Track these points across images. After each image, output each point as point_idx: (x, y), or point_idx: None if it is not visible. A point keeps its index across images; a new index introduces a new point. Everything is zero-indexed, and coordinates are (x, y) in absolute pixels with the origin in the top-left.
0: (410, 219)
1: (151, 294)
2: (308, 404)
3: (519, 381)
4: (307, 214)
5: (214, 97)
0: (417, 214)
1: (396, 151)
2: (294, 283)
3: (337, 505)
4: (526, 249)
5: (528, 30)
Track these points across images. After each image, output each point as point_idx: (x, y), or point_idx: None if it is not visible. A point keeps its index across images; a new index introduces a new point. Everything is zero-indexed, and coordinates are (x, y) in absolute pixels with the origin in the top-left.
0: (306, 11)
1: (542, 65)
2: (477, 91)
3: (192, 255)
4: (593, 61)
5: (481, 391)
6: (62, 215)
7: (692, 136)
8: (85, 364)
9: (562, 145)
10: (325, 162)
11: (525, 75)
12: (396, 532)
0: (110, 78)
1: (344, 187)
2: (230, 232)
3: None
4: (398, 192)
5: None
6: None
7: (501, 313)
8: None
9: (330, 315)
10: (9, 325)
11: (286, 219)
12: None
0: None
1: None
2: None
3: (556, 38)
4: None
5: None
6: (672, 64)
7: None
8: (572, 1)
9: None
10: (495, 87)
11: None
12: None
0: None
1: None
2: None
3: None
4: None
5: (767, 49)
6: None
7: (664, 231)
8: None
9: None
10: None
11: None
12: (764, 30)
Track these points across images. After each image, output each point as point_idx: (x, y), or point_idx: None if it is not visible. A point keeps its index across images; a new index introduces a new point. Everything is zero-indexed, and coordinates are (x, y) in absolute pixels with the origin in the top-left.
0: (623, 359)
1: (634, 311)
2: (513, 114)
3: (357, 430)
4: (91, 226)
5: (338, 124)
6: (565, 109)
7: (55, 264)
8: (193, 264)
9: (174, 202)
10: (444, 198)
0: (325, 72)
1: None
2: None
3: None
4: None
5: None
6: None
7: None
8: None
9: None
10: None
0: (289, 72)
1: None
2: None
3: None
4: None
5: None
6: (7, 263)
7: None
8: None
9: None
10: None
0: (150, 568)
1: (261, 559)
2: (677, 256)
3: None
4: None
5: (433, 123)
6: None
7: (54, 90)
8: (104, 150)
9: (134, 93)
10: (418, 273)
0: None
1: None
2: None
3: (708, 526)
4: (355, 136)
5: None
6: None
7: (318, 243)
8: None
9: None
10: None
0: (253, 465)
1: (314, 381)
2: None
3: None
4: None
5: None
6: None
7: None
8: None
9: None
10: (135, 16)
==========
* Work to do
Write out all of the rows above again, unchanged and in the same order.

* Reply to the exercise
Track these points across images. After each image, output each point as point_idx: (x, y), or point_idx: None if it is not visible. A point keeps its index across images; a new index introduces a new point. Everything is zero-indexed, and coordinates are (x, y) in absolute pixels with the origin in the top-left.
0: (410, 219)
1: (151, 294)
2: (308, 404)
3: (519, 381)
4: (307, 214)
5: (214, 97)
0: (417, 214)
1: (396, 151)
2: (294, 283)
3: (337, 505)
4: (526, 249)
5: (528, 30)
Track these points across images. After each image, output each point as point_idx: (x, y), or point_idx: None if it is not visible. A point keeps its index across images; a new index introduces a new point. Everything is zero-indexed, and coordinates are (x, y) in absolute pixels with the origin in the top-left.
0: (306, 11)
1: (542, 65)
2: (477, 91)
3: (192, 255)
4: (593, 61)
5: (481, 391)
6: (62, 215)
7: (692, 136)
8: (85, 364)
9: (562, 145)
10: (325, 162)
11: (525, 75)
12: (396, 532)
0: (110, 78)
1: (344, 187)
2: (230, 232)
3: None
4: (398, 192)
5: None
6: None
7: (501, 313)
8: None
9: (330, 315)
10: (9, 325)
11: (286, 219)
12: None
0: None
1: None
2: None
3: (556, 38)
4: None
5: None
6: (672, 64)
7: None
8: (572, 1)
9: None
10: (495, 87)
11: None
12: None
0: None
1: None
2: None
3: None
4: None
5: (767, 49)
6: None
7: (664, 231)
8: None
9: None
10: None
11: None
12: (764, 30)
Track these points across images. After each image, output each point as point_idx: (x, y), or point_idx: None if it is not visible. A point keeps its index across images; a new index introduces a new point. Everything is zero-indexed, and coordinates are (x, y) in absolute pixels with the origin in the top-left.
0: (623, 359)
1: (634, 311)
2: (513, 114)
3: (357, 430)
4: (91, 226)
5: (338, 124)
6: (565, 109)
7: (55, 264)
8: (193, 264)
9: (174, 202)
10: (444, 198)
0: (325, 72)
1: None
2: None
3: None
4: None
5: None
6: None
7: None
8: None
9: None
10: None
0: (289, 72)
1: None
2: None
3: None
4: None
5: None
6: (7, 263)
7: None
8: None
9: None
10: None
0: (150, 568)
1: (261, 559)
2: (677, 256)
3: None
4: None
5: (433, 123)
6: None
7: (54, 90)
8: (104, 150)
9: (134, 93)
10: (418, 273)
0: None
1: None
2: None
3: (708, 526)
4: (355, 136)
5: None
6: None
7: (318, 243)
8: None
9: None
10: None
0: (253, 465)
1: (314, 381)
2: None
3: None
4: None
5: None
6: None
7: None
8: None
9: None
10: (135, 16)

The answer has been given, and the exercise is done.